■ **課題の指示**
以下の記録の先頭から「export const myFeature」を含む行まで(その行も含む)を、「番号」と「行の内容」の二列のMarkdownの表に入れること。空行は表に入れない。

データセットに含まれる項目:
□ □ □ □

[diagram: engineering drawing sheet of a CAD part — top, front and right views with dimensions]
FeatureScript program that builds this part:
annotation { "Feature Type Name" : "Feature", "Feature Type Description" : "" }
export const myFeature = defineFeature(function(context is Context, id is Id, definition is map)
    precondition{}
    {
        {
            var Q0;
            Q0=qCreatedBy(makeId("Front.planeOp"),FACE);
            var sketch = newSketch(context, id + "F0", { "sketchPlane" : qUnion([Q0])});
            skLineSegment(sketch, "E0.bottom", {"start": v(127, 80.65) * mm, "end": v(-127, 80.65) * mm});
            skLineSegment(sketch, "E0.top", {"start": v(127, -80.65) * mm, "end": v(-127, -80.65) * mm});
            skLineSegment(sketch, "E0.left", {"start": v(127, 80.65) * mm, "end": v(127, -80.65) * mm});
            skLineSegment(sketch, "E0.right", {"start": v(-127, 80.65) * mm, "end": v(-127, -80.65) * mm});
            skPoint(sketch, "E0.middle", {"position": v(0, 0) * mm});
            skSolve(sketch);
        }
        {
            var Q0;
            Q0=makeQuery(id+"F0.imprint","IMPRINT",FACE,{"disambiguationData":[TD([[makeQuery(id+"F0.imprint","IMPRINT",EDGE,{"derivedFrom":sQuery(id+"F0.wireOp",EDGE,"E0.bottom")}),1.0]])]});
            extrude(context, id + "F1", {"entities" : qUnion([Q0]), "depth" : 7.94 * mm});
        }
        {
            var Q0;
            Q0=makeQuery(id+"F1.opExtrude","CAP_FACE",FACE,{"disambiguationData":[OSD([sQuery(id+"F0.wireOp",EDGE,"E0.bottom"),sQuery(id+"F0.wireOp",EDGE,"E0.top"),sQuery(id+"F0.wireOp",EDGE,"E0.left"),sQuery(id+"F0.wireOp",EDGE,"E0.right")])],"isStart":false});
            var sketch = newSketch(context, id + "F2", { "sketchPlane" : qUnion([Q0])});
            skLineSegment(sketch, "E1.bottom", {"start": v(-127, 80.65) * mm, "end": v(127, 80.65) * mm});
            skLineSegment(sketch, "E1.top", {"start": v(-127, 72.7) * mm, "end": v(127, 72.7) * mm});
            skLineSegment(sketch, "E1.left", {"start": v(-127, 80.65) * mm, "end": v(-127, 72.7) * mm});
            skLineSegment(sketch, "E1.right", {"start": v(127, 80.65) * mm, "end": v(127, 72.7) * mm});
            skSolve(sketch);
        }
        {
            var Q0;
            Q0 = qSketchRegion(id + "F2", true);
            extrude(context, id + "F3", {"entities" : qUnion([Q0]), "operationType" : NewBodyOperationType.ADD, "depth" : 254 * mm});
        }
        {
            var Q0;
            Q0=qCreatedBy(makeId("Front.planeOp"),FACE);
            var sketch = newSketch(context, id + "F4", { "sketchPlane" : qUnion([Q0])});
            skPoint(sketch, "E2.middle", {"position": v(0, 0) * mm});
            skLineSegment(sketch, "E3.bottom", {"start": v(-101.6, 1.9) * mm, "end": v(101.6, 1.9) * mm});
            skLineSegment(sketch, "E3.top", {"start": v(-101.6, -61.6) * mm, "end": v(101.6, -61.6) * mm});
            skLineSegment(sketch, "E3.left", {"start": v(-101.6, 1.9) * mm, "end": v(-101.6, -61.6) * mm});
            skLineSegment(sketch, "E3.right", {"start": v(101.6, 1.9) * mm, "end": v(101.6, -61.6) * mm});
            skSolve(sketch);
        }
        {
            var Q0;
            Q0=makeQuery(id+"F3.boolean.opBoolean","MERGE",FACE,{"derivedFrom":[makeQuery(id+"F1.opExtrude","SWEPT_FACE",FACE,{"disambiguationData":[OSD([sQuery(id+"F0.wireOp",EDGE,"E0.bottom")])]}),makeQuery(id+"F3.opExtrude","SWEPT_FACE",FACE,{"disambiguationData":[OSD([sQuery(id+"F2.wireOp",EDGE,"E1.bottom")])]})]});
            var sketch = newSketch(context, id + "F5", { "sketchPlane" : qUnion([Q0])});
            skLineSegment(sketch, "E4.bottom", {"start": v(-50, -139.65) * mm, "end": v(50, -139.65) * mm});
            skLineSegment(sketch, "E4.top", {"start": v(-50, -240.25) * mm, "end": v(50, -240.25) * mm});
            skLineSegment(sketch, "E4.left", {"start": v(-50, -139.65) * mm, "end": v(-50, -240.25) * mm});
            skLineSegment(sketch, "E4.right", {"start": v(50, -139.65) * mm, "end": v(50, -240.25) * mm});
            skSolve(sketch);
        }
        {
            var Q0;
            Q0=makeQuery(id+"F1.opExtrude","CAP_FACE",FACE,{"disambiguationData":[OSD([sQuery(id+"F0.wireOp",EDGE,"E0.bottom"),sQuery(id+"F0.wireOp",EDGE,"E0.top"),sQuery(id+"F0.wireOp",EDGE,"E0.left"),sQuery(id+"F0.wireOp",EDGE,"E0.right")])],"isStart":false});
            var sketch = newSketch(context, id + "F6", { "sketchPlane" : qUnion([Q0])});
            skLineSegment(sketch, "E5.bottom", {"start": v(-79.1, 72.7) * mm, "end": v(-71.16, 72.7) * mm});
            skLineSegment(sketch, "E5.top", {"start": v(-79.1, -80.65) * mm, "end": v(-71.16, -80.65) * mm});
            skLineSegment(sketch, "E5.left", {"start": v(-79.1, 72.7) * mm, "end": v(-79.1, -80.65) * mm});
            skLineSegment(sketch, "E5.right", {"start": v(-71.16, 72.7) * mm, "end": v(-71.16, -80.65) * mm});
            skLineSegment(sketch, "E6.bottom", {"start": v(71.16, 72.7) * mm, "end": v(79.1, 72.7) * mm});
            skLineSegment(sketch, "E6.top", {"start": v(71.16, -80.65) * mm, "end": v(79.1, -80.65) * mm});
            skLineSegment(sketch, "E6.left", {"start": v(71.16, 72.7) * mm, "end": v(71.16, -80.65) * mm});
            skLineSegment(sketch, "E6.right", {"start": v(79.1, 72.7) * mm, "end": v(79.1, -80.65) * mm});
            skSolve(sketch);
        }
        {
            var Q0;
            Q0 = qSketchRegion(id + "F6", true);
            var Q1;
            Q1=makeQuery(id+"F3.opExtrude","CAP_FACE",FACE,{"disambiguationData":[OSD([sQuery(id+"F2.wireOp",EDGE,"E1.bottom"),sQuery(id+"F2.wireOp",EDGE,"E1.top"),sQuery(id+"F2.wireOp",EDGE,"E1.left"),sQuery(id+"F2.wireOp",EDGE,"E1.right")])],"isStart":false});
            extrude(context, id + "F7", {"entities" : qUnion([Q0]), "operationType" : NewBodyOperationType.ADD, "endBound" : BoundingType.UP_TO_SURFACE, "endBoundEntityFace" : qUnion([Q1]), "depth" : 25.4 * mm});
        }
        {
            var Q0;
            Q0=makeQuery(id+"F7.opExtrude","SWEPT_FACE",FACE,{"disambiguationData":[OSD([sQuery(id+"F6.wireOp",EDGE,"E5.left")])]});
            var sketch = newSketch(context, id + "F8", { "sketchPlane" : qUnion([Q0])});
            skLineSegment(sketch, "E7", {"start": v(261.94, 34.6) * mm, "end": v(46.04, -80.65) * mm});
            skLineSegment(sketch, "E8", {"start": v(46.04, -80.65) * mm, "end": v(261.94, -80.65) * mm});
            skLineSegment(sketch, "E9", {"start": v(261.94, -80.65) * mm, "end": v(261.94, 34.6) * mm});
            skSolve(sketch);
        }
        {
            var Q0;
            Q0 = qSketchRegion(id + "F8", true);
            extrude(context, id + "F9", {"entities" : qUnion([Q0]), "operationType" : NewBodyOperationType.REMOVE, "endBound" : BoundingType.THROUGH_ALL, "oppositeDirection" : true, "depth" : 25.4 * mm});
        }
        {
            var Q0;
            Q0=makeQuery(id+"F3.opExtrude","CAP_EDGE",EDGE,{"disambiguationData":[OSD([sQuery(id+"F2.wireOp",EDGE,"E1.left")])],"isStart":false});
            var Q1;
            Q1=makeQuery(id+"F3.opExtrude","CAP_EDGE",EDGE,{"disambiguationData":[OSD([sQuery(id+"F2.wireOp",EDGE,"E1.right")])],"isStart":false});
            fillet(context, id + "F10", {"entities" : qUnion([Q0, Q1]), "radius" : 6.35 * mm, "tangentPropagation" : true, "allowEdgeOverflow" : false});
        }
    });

□ □ □ □

■ **解答**
| 番号 | 行の内容 |
|---|---|
| 1 | [diagram: engineering drawing sheet of a CAD part — top, front and right views with dimensions] |
| 2 | FeatureScript program that builds this part: |
| 3 | annotation { "Feature Type Name" : "Feature", "Feature Type Description" : "" } |
| 4 | export const myFeature = defineFeature(function(context is Context, id is Id, definition is map) |